**GIVEN ENTRIES**

________________

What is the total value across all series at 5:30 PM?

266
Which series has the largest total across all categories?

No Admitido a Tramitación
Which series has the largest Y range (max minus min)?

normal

________________

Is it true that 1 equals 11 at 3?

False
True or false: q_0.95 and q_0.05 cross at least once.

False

________________

**WORK REQUIRED**
How many lines in the rows above contain the word "total"? Reply with the number only.

**SOLUTION FOR THIS TASK**
2